Manifesto - Léonor de Récondo

Deuil
Note :

   Un appel en pleine nuit n’est jamais bon signe. C’est précisément dans la nuit du 24 au 25 Mars 2015 que Léonor de Récondo reçut un appel de sa mère, Cécile, elle-même prévenue quelques instants plus tôt par l’hôpital de la Salpétrière que son mari, le père de Léonor, opéré le matin-même, était en train de mourir d’une septicémie foudroyante.
   
   Les dernières heures passées au chevet d’une personne que l’on a profondément aimée sont d’une densité et d’une texture particulières. Elles se partagent inévitablement entre l’angoisse de la perte définitive de l’être aimé, l’attente contradictoire du dénouement fatal, l’épuisement venant, et la quête souvent vaine ou futile de renseignements auprès de médecins surchargés et eux-mêmes épuisés. C’est cette expérience, la première pour la romancière et violoniste, qui est retracée ici avec respect, pudeur et amour.
   
   Des séries de trois chapitres très courts se succèdent au fur et à mesure que la nuit d’agonie se déroule. Le premier donne la parole au mourant dans un dialogue imaginaire entre lui et un de ses proches où ils se confient réciproquement certains des souvenirs clé dont est fait une existence. Autant de séquences qui disent l’amour fusionnel, l’amour filial, l’horreur des guerres qui ont chassé ces familles espagnoles de leur pays, la perte successive de trois enfants en trois ans dans d’atroces circonstances et la réalisation par ses propres mains de sculpteur et fondeur de métaux du premier violon pour sa fille Léonor.
   
   Le deuxième décrit ce qui se passe dans ou autour de la chambre du mourant, dans un hôpital dont le rythme de la nuit diffère profondément de celui du jour.
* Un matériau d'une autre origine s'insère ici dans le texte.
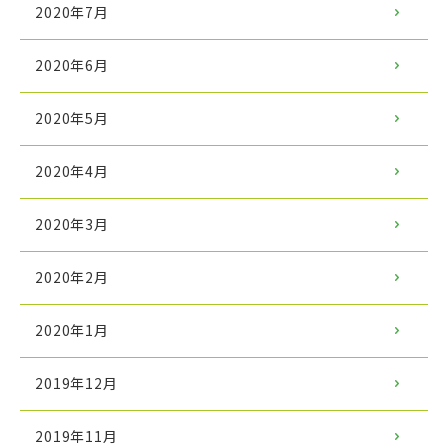
2020年7月
2020年6月
2020年5月
2020年4月
2020年3月
2020年2月
2020年1月
2019年12月
2019年11月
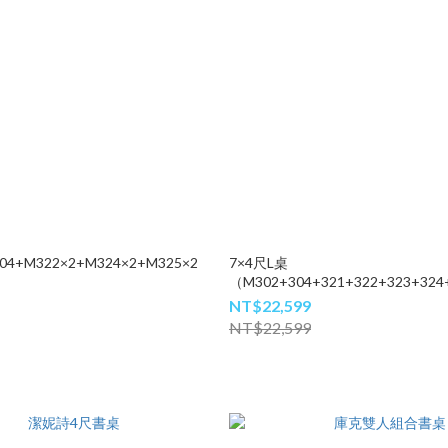
04+M322×2+M324×2+M325×2
7×4尺L桌
（M302+304+321+322+323+324
NT$22,599
NT$22,599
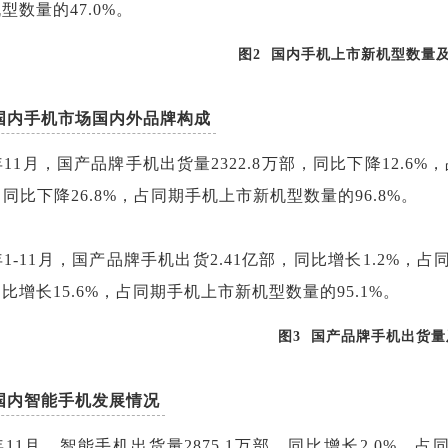
型数量的47.0%。
图2 国内手机上市新机型数量及
国内手机市场国内外品牌构成
5年11月，国产品牌手机出货量2322.8万部，同比下降12.6
，同比下降26.8%，占同期手机上市新机型数量的96.8%。
5年1-11月，国产品牌手机出货2.41亿部，同比增长1.2%，
比增长15.6%，占同期手机上市新机型数量的95.1%。
图3 国产品牌手机出货量
国内智能手机发展情况
5年11月，智能手机出货量2875.1万部，同比增长2.0%，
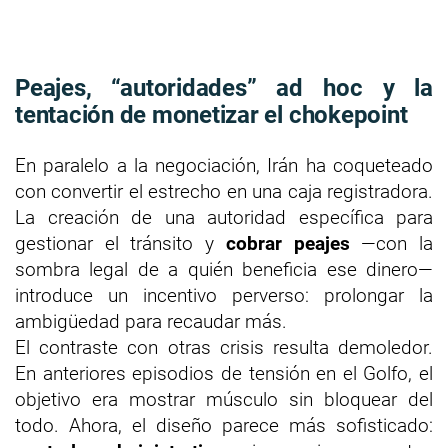
Peajes, “autoridades” ad hoc y la
tentación de monetizar el chokepoint
En paralelo a la negociación, Irán ha coqueteado
con convertir el estrecho en una caja registradora.
La creación de una autoridad específica para
gestionar el tránsito y
cobrar peajes
—con la
sombra legal de a quién beneficia ese dinero—
introduce un incentivo perverso: prolongar la
ambigüedad para recaudar más.
El contraste con otras crisis resulta demoledor.
En anteriores episodios de tensión en el Golfo, el
objetivo era mostrar músculo sin bloquear del
todo. Ahora, el diseño parece más sofisticado:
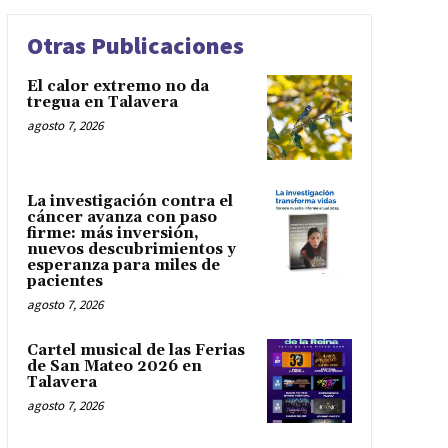
Otras Publicaciones
El calor extremo no da
tregua en Talavera
agosto 7, 2026
La investigación contra el
cáncer avanza con paso
firme: más inversión,
nuevos descubrimientos y
esperanza para miles de
pacientes
agosto 7, 2026
Cartel musical de las Ferias
de San Mateo 2026 en
Talavera
agosto 7, 2026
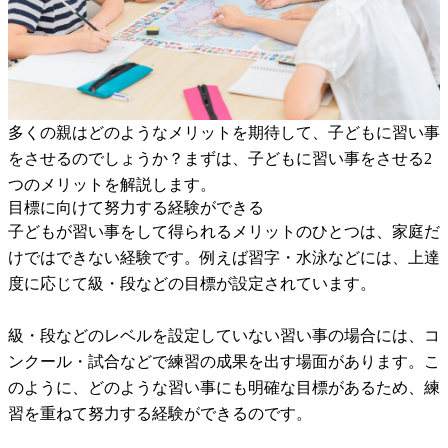
多くの親はどのようなメリットを期待して、子どもに習い事
をさせるのでしょうか？まずは、子どもに習い事をさせる2
つのメリットを解説します。
目標に向けて努力する経験ができる
子どもが習い事をして得られるメリットのひとつは、家庭だ
けではできない経験です。例えば習字・水泳などには、上達
度に応じて級・段などの目標が設定されています。
級・段などのレベルを設定していない習い事の場合には、コ
ンクール・試合などで練習の成果を出す場面があります。こ
のように、どのような習い事にも明確な目標があるため、練
習を重ねて努力する経験ができるのです。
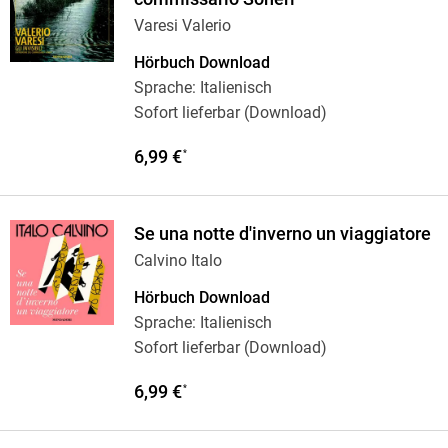
Varesi Valerio
Hörbuch Download
Sprache: Italienisch
Sofort lieferbar (Download)
6,99 €
*
Se una notte d'inverno un viaggiatore
Calvino Italo
Hörbuch Download
Sprache: Italienisch
Sofort lieferbar (Download)
6,99 €
*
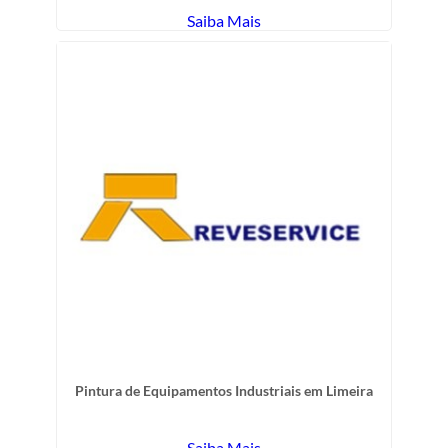
Saiba Mais
Pintura de Equipamentos Industriais em Limeira
Saiba Mais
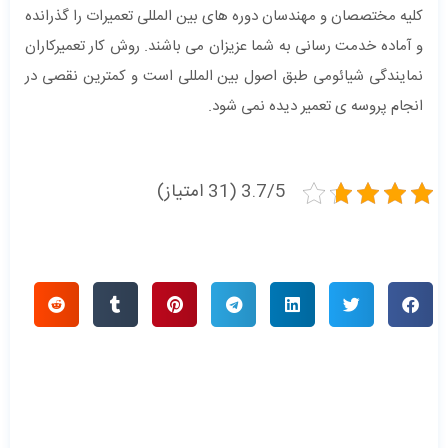
کلیه مختصصان و مهندسان دوره های بین المللی تعمیرات را گذرانده
و آماده خدمت رسانی به شما عزیزان می باشند. روش کار تعمیرکاران
نمایندگی شیائومی طبق اصول بین المللی است و کمترین نقصی در
انجام پروسه ی تعمیر دیده نمی شود.
3.7/5 (31 امتیاز)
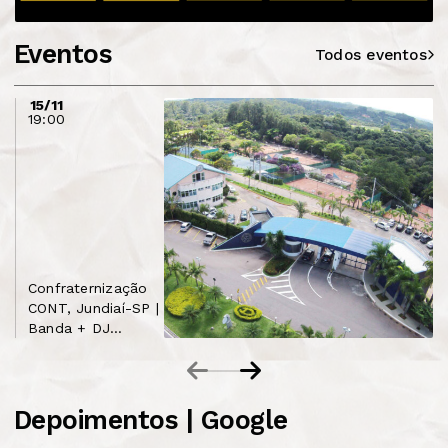
Eventos
Todos eventos
15/11
19:00
Confraternização
CONT, Jundiaí-SP |
Banda + DJ
Serginho Brazil
Depoimentos | Google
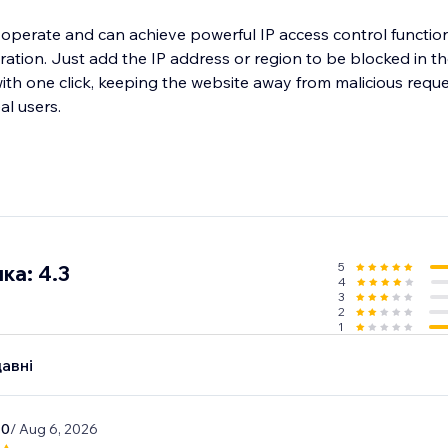
o operate and can achieve powerful IP access control functio
ation. Just add the IP address or region to be blocked in t
t with one click, keeping the website away from malicious requ
al users.
5
ка: 4.3
4
3
2
1
авні
70
/ Aug 6, 2026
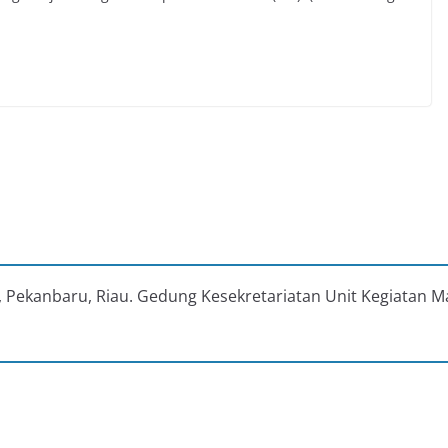
au, Pekanbaru, Riau. Gedung Kesekretariatan Unit Kegiatan M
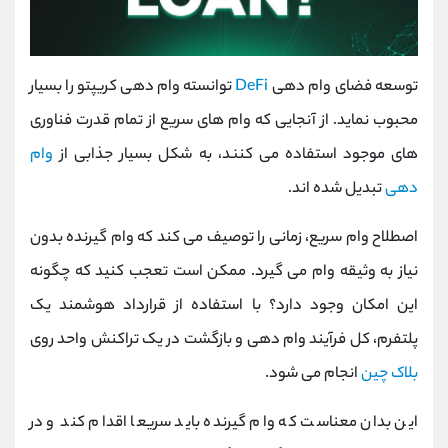
توسعه فضای وام دهی
DeFi
توانسته وام دهی کریپتو را بسیار
محبوب نماید. از آنجایی که وام‌ های سریع از تمام قدرت فناوری‌
های موجود استفاده می ‌کنند، به شکل بسیار جذابی از
وام‌
دهی
تبدیل شده ‌اند.
اصطلاح وام سریع، زمانی را توصیف می کند که وام گیرنده بدون
نیاز به وثیقه وام می گیرد. ممکن است تعجب کنید که چگونه
این امکان وجود دارد؟ با استفاده از قرارداد هوشمند یک
پلتفرم، کل فرآیند وام دهی و بازگشت در یک تراکنش واحد روی
بلاک چین
انجام می شود.
این بدان معناست که وام گیرنده باید سریعا اقدام کند و در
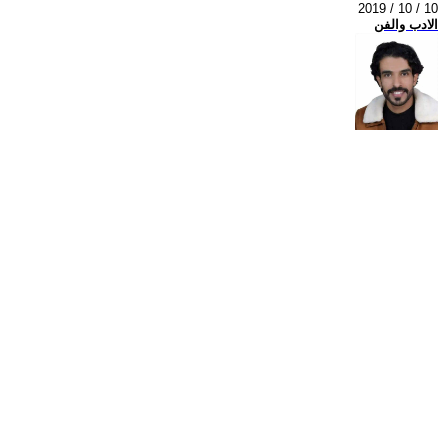
2019 / 10 / 10
الادب والفن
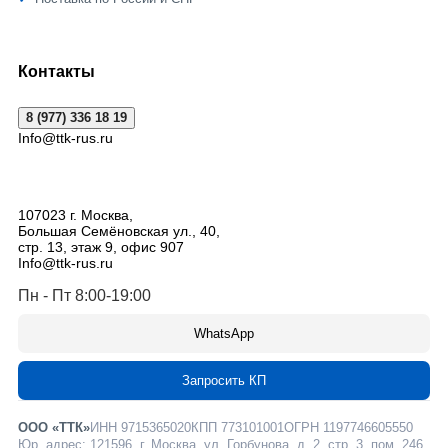
Контакты
8 (977) 336 18 19
Info@ttk-rus.ru
107023
г. Москва
,
Большая Семёновская ул., 40,
стр. 13, этаж 9, офис 907
Info@ttk-rus.ru
Пн - Пт 8:00-19:00
WhatsApp
Запросить КП
ООО «ТТК»
ИНН 9715365020
КПП 773101001
ОГРН 1197746605550
Юр. адрес: 121596, г. Москва, ул. Горбунова, д. 2, стр. 3, пом. 246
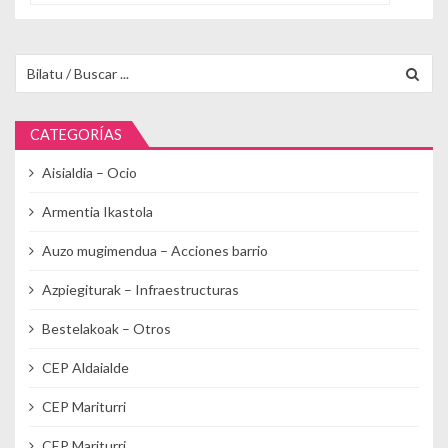
Buscar para:
CATEGORÍAS
Aisialdia – Ocio
Armentia Ikastola
Auzo mugimendua – Acciones barrio
Azpiegiturak – Infraestructuras
Bestelakoak – Otros
CEP Aldaialde
CEP Mariturri
CEP Mariturri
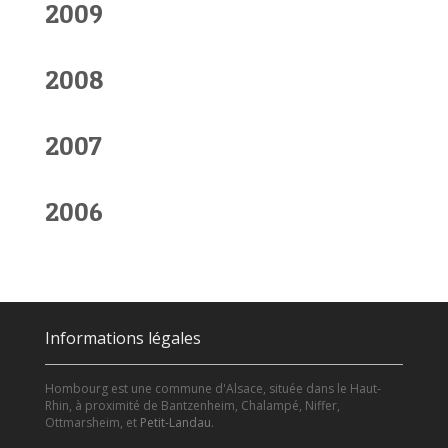
2009
2008
2007
2006
Informations légales
Hombourg est une commune d'Alsace, située dans le Haut-
Rhin, à proximité de Bantzenheim, Chalampé, Niffer,
Ottmarsheim, et
Petit-Landau
.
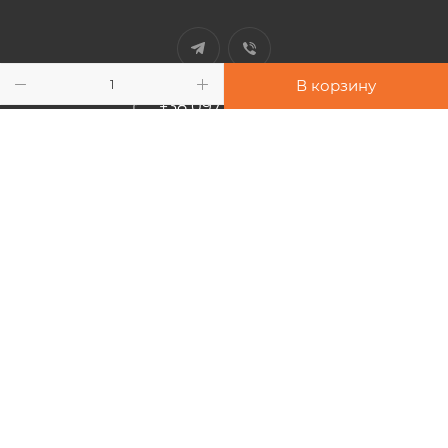
В корзину
+38 097 948 33 91
info@sport-power.com.ua
г. Одесса, ул. Бувалкина, 60
Подписаться на рассылку
2026 © Интернет-магазин "Sport-Power"
Все права защищены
Des séquences faites de petits gestes attentionnés, de moments de doute ou d’abattement, d’angoisse aussi.
   
   Dans chaque chapitre terminal de ces tierces successives, c’est Léonor qui raconte un des souvenirs qu’elle a de la vie avec son père ou auprès de ses trois demi-frères ou sœurs désormais eux-aussi décédés, tous jeunes.
   
   Quiconque aura vécu un tel épisode où l’on accompagne un proche dans ses derniers instants ne pourra que se reconnaître dans cette succession d’images, d’émotions, d’attente épuisante aussi qui constitue le parcours de l’accompagnant.